#### WHAT YOU WILL DO
Copy out each line below that contains the word "typed". Case counts, so match capital and small letters.

#### PROVIDED MATERIAL
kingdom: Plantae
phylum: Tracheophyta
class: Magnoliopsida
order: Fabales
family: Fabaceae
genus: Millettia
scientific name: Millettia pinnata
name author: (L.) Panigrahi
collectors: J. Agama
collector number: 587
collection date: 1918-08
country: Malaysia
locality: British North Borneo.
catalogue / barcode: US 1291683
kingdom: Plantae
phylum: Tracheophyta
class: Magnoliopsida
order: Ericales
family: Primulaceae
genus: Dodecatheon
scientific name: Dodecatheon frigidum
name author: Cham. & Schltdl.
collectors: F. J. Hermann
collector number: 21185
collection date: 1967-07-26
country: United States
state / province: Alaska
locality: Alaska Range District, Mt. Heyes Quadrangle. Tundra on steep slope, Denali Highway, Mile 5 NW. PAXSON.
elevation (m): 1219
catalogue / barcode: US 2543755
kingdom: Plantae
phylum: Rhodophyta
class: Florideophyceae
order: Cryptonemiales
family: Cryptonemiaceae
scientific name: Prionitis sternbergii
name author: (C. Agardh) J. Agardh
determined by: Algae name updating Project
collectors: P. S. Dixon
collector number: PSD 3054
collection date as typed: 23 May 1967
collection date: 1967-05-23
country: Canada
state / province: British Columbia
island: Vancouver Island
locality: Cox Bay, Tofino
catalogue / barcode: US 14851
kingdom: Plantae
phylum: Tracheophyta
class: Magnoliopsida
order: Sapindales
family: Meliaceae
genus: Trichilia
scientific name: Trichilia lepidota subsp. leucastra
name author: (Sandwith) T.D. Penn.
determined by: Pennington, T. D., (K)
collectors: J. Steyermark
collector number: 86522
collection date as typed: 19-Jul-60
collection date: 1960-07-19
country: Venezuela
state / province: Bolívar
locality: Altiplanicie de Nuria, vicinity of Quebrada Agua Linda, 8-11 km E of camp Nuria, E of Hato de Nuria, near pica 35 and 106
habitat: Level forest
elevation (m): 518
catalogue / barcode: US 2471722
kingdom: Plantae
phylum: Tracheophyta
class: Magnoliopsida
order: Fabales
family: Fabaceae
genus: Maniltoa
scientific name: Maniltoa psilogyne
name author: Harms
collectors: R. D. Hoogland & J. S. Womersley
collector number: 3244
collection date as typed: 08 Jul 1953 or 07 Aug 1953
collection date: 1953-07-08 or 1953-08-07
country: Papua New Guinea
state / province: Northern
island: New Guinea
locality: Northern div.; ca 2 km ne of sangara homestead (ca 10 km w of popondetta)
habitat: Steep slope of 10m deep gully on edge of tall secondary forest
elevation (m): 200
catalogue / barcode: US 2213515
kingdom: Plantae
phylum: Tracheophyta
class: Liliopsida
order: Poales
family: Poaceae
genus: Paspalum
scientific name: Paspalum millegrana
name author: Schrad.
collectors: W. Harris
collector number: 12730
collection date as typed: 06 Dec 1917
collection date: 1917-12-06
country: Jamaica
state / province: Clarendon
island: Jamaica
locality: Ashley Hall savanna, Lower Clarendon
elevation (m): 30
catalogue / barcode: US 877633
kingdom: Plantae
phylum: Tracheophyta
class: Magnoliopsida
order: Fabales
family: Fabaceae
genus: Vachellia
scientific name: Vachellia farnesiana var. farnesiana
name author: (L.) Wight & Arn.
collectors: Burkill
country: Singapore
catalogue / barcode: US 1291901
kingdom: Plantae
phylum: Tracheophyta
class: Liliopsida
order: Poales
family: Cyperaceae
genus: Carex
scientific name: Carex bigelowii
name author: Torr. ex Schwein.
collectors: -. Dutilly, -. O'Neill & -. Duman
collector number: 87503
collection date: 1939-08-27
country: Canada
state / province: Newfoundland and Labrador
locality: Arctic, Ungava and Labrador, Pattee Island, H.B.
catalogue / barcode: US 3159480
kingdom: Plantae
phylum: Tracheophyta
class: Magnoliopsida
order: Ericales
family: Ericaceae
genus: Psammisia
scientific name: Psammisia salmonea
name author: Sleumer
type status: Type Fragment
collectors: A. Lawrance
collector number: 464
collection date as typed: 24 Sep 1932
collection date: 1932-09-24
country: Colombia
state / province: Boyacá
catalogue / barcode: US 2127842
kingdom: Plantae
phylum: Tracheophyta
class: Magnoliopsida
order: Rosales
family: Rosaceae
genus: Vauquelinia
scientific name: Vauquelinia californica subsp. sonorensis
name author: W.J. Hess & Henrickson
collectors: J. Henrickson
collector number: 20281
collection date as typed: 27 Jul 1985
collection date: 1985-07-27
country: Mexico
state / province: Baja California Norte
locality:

#### TASK ANSWER
collection date as typed: 23 May 1967
collection date as typed: 19-Jul-60
collection date as typed: 08 Jul 1953 or 07 Aug 1953
collection date as typed: 06 Dec 1917
collection date as typed: 24 Sep 1932
collection date as typed: 27 Jul 1985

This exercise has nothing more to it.